:: EXCERPT TO READ ::
# Arrow help/question



## dkhntrdstn (Sep 7, 2007)

Alright I need some help decideding what arrows my newphew should get. He will be shooting around 45 pounds and has about a 27 inch draw. What arrow should he get for this set up. He will be shooting a 100gr muzzy broadheads.


----------



## TEX-O-BOB (Sep 12, 2007)

Something with a 500-600 spine should work just fine. Fine tuning will depend on weather he's shooting a soft or hard cam bow and what kind of fletching/point combo he goes with.

Want my advice? (and why wouldn't you) Keep it SIMPLE.


----------



## dkhntrdstn (Sep 7, 2007)

Tex I know yours. lol 

thanks I will see what I can find in that range.


----------



## ARCHER11 (May 26, 2011)

There are a lot of good arrow manufacturers out there. I shoot Gold Tip and really like them. The Expedition or XT Hunter's would probably be a good affordable option for him. My younger brother is in the same boat but he has a little shorter draw length. Between myself, another brother and my Dad, we can keep him supplied with what we can salvage from the arrows we break when out stump shooting.


----------



## dkhntrdstn (Sep 7, 2007)

Thanks Archer11 i love my gold tips


----------



## Old Fudd (Nov 24, 2007)

Goldtip 35 to 55 GREAT ARROWS


----------



## dkhntrdstn (Sep 7, 2007)

thanks I will check them out as well.


----------



## stablebuck (Nov 22, 2007)

I think he really needs the Carbon Express Red arrows...250...


----------



## swbuckmaster (Sep 14, 2007)

Gold tip ul 600's


----------



## dkhntrdstn (Sep 7, 2007)

When you guys say 600. 35 to 55 wht doe you mean buy that and what are they the xt hunters ?


----------



## itchytriggerfinger (Sep 12, 2007)

What gt arrow do you shoot Dustin?


----------



## ARCHER11 (May 26, 2011)

The numbers your getting are the arrow spine which is basically just the arrow stiffness. Each arrow manufacturer has their own spine chart so all youve really got to do is match up your draw length and weight on the chart and youll get the correct spine for your setup. XT Hunters are an arrow model by Gold Tip.


----------



## dkhntrdstn (Sep 7, 2007)

itchytriggerfinger said:


> What gt arrow do you shoot Dustin?


Im shooting gold tip xt hnters 5575. right now. He will be shooting gold tips for sure. I just dont know witch ones ton get him right now. thanks for the help.



ARCHER11 said:


> The numbers your getting are the arrow spine which is basically just the arrow stiffness. Each arrow manufacturer has their own spine chart so all youve really got to do is match up your draw length and weight on the chart and youll get the correct spine for your setup. XT Hunters are an arrow model by Gold Tip.


that what i was thinking but I wanted to make sure of that. thanks.


----------



## swbuckmaster (Sep 14, 2007)

He will be on the stiff side with the ul 600 so cut one a bit longer and test it. Don't cut them all at once

I shoot the ul 600 with 27" draw and 60 lbs and 90 grain tips out if my target bow. My target bows ibo is 322 fps. So if hes shooting faster it will affect his spine.

40 lbs is a light draw. If he plans on going higher he will need a different arrow with that draw.


----------



## dkhntrdstn (Sep 7, 2007)

right now he said he bow is set in the 50 pound range.


----------



## skeet4l (Sep 11, 2007)

I've used GT forever and have recently switched (2 yrs) over to Easton Flatline. Whatever your decision I'd stay on the heavier side of the spine requirement if there's a chance he'll move up in poundage. Arrows are expensive and if you can save a little down the road you can put it somewhere else. skeet


----------



## skeet4l (Sep 11, 2007)

My bad, I've used GT for many years and changed over to Easton flat line a few years back, last year I found myself back to GT Velocity for what ever reason. Sorry for leading you astray. skeet


----------
:::
» TASK ITEM:
Can you answer these three questions about the arrow thread, numbering each answer to match?
1. What broadheads will the nephew shoot?
2. According to ARCHER11, what do numbers like 600 refer to?
3. Which Gold Tip arrows is dkhntrdstn shooting right now?
The records aren't needed here.
:: RECORDED INFORMATION ::
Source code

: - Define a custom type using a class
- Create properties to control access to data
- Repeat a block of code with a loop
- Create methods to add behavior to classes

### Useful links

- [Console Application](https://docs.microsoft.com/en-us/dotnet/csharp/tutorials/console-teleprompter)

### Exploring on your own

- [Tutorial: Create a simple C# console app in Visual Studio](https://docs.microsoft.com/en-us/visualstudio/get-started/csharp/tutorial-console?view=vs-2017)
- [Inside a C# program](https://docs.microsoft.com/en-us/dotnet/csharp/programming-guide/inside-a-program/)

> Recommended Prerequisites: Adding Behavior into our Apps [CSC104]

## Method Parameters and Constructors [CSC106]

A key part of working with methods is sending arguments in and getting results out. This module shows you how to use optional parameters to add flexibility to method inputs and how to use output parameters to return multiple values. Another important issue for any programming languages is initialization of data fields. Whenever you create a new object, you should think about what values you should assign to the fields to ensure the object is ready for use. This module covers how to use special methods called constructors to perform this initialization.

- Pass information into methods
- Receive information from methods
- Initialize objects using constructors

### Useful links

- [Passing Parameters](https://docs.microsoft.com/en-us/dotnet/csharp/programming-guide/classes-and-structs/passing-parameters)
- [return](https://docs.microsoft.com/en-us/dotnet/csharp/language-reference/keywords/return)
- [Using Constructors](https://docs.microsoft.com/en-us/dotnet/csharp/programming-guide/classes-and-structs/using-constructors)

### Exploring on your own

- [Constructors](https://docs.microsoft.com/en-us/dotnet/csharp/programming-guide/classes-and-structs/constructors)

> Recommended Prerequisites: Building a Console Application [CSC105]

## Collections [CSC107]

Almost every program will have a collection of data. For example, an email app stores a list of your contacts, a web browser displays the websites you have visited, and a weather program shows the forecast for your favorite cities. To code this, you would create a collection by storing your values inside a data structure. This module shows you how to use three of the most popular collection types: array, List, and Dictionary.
:::
» YOUR RESPONSE:
1. 100gr Muzzy broadheads.
2. The arrow spine, which is basically the arrow's stiffness.
3. Gold Tip XT Hunters 5575.